__Directive 1__. Translate the heading "New Trends in British Fiction in the 1970s and 1980s." from the lecture notes on Martin Amis into Spanish.
__Directive 2__. Reproduce a passage from the lecture notes on Martin Amis verbatim, beginning at the words "Studium anglistiky na" and stopping after "S. Naipaul, etc.).".

__Source excerpt__.
Studium anglistiky na KAA UPOL

(26) New Trends in British Fiction in the 1970s and 1980s.

(M. Amis, I. McEwan, D. Lessing, A. Carter, K. Ishiguro, V. S. Naipaul, etc.).

 

T h e  T w e n t i e t h  C e n t u r y

[see "Background for Topics 12-27..."]

 

M a r t i n  A m i s  ( b . 1 9 4 9 )

L i f e :

- son of Kingsley A.

- attended a number of different schools, travelled extensively (due to his father’s lit. success) x but: managed to graduate from Oxford

- underwent a period of ed. work, became a full-time writer

W o r k :

- a novelist, short story writer, and lit. critic

- conc.: the absurdity of the post-modern condition, the excesses of late-capitalist Western society, and the grotesque of its caricatures

- his vision of the modern world = a frenetic cosmopolitan city full of sex and violence

- style: a characteristic ‘terrible compulsive vividness’ (K. Amis), reinforced by his use of a violent slang

D e k a d e n t  F i c t i o n :

- intensely witty x but: a somewhat filthy and sexual kind of humour

- satires on the modern-day metropolitan torpor and cultural trendiness

The Rachel Papers (1973):

= his 1st novel, the most traditional

< autobiog.: a bright, egoistic teenager and his relationship with the eponymous girlfriend in the y. before going to uni

Dead Babies (1975):

- more flippant in tone

- a typically ‘sixties’ plot: a house full of characters abusing various substances

- establ. a number of his characteristics: a mordant black humour, obsession with the zeitgeist [= Ger. for ‘the spirit of the time’], authorial invention, defiant casualness, and a character subjected to sadistically humorous misfortunes and humiliations

Success (1978)

__Records supplied__.

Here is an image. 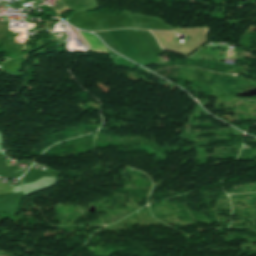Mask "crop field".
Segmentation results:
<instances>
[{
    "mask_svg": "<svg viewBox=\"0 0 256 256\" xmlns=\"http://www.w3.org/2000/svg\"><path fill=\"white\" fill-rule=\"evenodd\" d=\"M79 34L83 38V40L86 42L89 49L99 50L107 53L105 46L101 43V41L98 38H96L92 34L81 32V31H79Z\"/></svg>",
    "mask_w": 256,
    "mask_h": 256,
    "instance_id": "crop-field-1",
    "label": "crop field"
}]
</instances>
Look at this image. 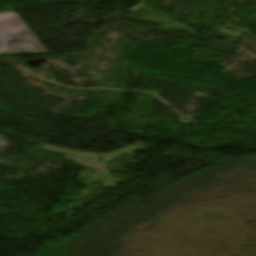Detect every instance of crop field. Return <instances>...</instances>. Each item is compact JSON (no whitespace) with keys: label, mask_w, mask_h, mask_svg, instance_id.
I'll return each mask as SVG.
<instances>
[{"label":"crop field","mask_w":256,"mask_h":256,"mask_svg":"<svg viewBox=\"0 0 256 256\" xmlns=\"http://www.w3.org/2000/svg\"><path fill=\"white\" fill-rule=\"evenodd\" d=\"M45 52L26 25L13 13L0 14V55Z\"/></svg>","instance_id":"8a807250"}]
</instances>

__Finished answer 1__. Nuevas tendencias en la ficción británica de las décadas de 1970 y 1980.

__Finished answer 2__.
Studium anglistiky na KAA UPOL

(26) New Trends in British Fiction in the 1970s and 1980s.

(M. Amis, I. McEwan, D. Lessing, A. Carter, K. Ishiguro, V. S. Naipaul, etc.).